Sclérose en plaques
La sclérose en plaques est une maladie inflammatoire chronique du système nerveux central (cerveau et moelle épinière). Elle concerne principalement les femmes (2/3 des cas) âgées entre 20 et 40 ans et peut entrainer différents troubles neurologiques (visuels, sensoriels, de l’équilibre, moteurs, cognitifs...).
Le diagnostic et le suivi de l’activité inflammatoire de la maladie reposent sur l’imagerie par résonance magnétique (IRM) du cerveau et de la moelle épinière.
Recherche clinique
La littérature médicale a mis en évidence chez la majorité des patients atteints de sclérose en plaques l’existence d’anneaux d’inflammation chronique situés à la périphérie des plaques habituellement observées à l’IRM cérébrale. Les patients ayant ces lésions avec anneau d’inflammation chronique à l’IRM cérébrale souffrent d’une maladie cliniquement plus sévère.
Le Service de neurologie des Cliniques Saint-Luc et l’UCLouvain ont participé à une recherche internationale consacrée à l’étude de ces lésions avec anneau d’inflammation chronique et à leur éventuelle corrélation avec la présence d’une dégénérescence neuronale (grâce à la détection de protéines neuronales, appelées « neurofilaments », dans le sang). Cette étude a été publiée dans Neurology.

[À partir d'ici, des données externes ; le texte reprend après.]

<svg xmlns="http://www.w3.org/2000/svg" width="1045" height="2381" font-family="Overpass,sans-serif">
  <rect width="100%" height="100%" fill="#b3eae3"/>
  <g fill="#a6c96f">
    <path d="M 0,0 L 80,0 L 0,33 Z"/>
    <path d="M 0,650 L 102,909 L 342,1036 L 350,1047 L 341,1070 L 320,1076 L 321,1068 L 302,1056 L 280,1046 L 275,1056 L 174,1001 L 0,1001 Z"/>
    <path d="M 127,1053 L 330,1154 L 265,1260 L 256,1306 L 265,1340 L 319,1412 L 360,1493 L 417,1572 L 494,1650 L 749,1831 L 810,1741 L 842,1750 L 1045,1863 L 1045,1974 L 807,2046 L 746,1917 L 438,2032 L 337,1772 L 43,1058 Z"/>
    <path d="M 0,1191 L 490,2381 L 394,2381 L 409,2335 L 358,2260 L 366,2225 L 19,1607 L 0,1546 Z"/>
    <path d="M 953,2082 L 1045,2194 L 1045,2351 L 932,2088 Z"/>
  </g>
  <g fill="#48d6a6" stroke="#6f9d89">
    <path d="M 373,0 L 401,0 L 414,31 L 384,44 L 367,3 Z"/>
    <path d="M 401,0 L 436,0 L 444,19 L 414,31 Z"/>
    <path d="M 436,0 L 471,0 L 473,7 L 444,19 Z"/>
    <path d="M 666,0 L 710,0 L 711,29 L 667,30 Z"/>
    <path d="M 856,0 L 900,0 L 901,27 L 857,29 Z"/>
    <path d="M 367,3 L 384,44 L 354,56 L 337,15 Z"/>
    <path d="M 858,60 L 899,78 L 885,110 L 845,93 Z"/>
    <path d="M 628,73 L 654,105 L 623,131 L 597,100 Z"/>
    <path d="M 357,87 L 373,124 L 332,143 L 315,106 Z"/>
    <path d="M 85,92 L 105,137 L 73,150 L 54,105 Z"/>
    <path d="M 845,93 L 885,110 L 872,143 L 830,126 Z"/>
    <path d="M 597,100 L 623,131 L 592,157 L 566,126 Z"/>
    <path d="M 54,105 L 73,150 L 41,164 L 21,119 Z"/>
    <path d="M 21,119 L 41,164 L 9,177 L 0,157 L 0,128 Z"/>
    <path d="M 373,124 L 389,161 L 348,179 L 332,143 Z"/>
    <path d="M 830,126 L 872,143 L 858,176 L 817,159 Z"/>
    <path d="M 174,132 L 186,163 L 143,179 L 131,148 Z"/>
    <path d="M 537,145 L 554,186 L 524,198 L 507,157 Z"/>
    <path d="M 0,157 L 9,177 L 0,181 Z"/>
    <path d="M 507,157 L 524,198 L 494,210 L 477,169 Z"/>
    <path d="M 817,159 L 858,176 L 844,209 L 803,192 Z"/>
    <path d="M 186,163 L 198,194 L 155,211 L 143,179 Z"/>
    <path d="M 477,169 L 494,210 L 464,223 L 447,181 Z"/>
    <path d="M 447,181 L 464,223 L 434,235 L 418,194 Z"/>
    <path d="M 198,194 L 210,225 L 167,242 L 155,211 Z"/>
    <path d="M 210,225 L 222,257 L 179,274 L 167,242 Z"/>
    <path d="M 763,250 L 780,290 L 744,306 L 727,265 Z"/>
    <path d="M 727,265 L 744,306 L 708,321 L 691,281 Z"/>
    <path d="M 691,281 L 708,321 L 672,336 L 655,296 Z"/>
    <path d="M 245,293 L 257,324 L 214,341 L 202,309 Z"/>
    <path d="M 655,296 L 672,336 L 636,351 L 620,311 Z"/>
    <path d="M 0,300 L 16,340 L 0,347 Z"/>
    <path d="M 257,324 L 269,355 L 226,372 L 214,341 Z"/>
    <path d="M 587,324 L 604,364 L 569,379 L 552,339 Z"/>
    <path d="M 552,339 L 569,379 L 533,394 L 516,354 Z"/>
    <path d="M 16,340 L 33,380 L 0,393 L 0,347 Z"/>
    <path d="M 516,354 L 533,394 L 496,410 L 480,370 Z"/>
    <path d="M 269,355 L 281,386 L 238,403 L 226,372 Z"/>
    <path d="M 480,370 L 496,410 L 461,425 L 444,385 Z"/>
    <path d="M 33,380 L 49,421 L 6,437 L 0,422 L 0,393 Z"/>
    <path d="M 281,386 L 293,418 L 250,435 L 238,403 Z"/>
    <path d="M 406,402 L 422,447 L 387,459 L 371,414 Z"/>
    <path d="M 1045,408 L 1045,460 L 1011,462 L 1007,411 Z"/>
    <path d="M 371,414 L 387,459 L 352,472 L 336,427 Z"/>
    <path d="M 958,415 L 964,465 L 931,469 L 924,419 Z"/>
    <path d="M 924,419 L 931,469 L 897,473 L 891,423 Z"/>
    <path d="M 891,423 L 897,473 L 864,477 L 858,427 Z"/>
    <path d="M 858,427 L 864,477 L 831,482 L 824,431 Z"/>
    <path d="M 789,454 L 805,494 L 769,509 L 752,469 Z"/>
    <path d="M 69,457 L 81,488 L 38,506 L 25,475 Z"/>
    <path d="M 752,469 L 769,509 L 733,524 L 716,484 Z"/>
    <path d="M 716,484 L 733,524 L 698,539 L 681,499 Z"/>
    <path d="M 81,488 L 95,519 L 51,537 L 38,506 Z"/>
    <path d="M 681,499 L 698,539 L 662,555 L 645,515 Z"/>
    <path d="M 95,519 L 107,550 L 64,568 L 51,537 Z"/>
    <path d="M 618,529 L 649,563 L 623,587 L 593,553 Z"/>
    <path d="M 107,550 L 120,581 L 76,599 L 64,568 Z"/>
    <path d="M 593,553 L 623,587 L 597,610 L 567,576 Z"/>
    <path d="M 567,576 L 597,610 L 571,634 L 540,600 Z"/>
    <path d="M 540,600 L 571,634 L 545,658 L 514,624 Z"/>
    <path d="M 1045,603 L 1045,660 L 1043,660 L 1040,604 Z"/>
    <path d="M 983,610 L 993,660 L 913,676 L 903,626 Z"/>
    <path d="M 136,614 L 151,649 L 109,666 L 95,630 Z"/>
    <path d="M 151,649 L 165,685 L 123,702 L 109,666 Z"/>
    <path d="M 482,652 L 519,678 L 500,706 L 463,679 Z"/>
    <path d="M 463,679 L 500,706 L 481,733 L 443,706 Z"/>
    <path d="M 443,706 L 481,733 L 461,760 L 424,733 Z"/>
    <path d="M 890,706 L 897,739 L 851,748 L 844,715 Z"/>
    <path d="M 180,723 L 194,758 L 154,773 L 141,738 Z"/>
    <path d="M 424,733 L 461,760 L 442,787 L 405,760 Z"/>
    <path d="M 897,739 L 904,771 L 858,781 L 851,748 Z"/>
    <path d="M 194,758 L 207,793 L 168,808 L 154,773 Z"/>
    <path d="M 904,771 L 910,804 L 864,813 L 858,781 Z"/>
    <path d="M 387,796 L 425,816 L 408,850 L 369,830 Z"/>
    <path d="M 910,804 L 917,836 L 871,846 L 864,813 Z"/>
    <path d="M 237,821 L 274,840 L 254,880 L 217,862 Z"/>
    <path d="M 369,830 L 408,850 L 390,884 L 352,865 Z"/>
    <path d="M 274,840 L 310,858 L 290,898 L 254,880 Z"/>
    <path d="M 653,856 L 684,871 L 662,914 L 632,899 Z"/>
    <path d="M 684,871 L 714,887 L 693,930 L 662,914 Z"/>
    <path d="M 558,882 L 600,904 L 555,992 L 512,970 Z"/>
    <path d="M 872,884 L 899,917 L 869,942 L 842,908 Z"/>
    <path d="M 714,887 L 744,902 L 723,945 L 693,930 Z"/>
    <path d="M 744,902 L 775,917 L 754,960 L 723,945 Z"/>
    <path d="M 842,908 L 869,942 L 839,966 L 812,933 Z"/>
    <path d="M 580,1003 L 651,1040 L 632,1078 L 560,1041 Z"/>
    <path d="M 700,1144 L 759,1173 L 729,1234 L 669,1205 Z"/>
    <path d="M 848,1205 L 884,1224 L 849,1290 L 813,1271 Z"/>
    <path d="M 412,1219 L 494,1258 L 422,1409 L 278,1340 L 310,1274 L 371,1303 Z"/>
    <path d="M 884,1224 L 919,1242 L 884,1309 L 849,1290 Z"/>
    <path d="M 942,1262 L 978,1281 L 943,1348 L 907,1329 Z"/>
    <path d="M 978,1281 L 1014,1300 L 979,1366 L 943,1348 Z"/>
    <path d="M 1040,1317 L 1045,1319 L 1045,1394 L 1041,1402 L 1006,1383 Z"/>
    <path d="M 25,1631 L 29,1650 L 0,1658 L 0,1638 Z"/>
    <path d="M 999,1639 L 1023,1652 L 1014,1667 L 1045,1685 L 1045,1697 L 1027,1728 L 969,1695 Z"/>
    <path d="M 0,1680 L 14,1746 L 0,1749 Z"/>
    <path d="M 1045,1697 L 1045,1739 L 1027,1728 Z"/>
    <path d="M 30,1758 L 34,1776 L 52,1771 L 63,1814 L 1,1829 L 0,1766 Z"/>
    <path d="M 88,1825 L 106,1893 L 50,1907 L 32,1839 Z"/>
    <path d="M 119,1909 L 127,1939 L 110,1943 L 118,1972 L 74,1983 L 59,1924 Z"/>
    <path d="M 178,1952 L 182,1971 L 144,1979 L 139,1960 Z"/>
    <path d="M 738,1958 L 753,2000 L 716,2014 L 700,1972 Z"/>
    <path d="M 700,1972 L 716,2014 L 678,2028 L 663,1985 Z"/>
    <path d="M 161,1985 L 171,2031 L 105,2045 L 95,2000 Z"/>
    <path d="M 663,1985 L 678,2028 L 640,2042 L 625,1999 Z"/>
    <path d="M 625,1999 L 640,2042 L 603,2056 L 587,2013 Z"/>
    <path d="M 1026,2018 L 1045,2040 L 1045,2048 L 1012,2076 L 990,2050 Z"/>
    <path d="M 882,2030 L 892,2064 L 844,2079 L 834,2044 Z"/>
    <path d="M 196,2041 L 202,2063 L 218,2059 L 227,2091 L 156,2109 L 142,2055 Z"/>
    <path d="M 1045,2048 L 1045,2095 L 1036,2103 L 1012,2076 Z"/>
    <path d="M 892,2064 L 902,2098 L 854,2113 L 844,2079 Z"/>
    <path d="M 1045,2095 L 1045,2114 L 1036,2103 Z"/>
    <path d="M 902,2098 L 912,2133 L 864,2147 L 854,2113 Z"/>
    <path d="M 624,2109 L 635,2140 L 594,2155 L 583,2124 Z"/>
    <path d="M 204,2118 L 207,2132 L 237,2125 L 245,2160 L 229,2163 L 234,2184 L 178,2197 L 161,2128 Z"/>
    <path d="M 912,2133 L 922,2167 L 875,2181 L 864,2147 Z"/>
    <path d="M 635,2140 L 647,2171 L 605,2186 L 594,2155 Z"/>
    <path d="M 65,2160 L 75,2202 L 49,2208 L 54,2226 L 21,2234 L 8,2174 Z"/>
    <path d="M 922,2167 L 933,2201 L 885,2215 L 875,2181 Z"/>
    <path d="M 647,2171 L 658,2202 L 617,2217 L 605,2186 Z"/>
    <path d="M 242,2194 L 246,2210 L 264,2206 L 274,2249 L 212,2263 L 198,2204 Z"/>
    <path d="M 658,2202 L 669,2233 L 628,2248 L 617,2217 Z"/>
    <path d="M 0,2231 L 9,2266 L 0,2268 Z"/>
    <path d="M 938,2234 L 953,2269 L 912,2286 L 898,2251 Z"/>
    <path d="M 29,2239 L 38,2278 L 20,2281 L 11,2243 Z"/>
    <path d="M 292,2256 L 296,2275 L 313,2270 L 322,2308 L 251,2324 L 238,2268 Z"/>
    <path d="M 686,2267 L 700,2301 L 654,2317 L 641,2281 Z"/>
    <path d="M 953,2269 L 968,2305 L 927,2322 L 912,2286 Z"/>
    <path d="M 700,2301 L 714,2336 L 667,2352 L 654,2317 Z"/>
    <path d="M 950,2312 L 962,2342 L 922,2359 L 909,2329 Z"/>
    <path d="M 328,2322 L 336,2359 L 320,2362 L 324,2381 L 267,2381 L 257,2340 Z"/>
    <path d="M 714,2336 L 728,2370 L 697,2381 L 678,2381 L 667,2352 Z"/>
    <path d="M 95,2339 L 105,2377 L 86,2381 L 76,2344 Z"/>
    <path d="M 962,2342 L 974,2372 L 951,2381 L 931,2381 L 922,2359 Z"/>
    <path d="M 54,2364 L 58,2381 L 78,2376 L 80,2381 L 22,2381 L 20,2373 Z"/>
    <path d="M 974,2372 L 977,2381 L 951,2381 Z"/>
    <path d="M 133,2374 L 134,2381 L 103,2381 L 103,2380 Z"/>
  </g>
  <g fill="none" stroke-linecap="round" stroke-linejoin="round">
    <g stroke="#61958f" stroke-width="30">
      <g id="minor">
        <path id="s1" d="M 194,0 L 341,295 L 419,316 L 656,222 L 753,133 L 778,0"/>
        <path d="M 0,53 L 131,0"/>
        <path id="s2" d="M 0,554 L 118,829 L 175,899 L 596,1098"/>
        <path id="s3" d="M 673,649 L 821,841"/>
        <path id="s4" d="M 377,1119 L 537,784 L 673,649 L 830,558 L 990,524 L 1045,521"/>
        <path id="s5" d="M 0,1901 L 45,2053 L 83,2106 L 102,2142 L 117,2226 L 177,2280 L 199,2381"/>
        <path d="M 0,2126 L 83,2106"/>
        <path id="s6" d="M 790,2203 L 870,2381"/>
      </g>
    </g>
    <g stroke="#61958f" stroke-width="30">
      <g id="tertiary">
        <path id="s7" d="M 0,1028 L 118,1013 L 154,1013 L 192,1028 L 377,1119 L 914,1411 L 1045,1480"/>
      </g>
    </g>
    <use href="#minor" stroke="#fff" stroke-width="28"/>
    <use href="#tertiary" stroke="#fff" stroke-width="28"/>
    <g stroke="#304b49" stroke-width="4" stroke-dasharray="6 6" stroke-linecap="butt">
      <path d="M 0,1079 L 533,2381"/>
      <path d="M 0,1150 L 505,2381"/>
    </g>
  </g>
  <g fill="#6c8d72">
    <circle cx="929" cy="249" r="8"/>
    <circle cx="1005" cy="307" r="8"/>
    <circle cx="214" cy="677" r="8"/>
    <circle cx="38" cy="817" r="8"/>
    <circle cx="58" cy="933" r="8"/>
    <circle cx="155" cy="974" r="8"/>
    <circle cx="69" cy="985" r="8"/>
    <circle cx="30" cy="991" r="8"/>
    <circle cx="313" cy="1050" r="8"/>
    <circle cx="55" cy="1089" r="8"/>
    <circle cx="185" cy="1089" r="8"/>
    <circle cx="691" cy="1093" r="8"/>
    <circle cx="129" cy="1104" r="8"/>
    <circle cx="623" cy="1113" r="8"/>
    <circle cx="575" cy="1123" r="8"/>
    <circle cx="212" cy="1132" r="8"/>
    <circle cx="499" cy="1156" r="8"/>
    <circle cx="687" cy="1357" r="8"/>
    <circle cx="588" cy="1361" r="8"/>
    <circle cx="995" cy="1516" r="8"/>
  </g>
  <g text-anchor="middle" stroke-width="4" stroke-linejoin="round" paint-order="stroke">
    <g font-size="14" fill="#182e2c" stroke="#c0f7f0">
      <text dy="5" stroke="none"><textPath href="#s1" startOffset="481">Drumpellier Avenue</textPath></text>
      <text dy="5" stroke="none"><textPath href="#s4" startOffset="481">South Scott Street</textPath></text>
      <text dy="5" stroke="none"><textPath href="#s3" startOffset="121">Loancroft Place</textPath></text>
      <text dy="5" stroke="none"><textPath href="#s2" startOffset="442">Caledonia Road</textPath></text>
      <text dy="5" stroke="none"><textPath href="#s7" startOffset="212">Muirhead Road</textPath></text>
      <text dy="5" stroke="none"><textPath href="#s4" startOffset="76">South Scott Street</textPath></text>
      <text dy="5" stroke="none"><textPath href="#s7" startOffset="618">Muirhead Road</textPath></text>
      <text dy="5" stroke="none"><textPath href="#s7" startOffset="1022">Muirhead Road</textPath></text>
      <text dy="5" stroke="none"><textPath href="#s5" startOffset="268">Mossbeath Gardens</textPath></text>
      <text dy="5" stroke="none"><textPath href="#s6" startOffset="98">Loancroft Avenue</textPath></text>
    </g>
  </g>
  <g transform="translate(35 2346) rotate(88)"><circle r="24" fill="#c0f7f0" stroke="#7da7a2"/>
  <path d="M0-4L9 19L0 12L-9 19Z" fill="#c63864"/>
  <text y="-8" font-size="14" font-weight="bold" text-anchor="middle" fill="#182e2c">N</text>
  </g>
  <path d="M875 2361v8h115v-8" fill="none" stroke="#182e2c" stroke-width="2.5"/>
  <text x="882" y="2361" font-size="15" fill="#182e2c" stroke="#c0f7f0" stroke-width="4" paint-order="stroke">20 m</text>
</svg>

Résultats ? La recherche a mis en évidence une corrélation entre la présence de lésions avec anneau d’inflammation chronique à l’IRM et une augmentation importante du taux de neurofilaments dans le sang, ce qui indique une dégénérescence avancée des neurones. La présence de lésions avec anneau d’inflammation chronique à l’IRM est en outre associée à un handicap clinique plus sévère chez les patients.
Une meilleure compréhension des mécanismes physiopathologiques
Il s'agit d'une avancée importante pour la compréhension des mécanismes physiopathologiques de la sclérose en plaques. Elle démontre pour la première fois que la présence d’une inflammation chronique à l’IRM s’associe à une dégénérescence neuronale accrue et à une évolution clinique plus sévère chez les patients atteints de sclérose en plaques.
Cette étude montre encore la possibilité de détecter à la fois la présence d’une inflammation chronique cérébrale et de son effet neurodégénératif grâce à l’utilisation combinée de marqueurs radiologiques et sanguins.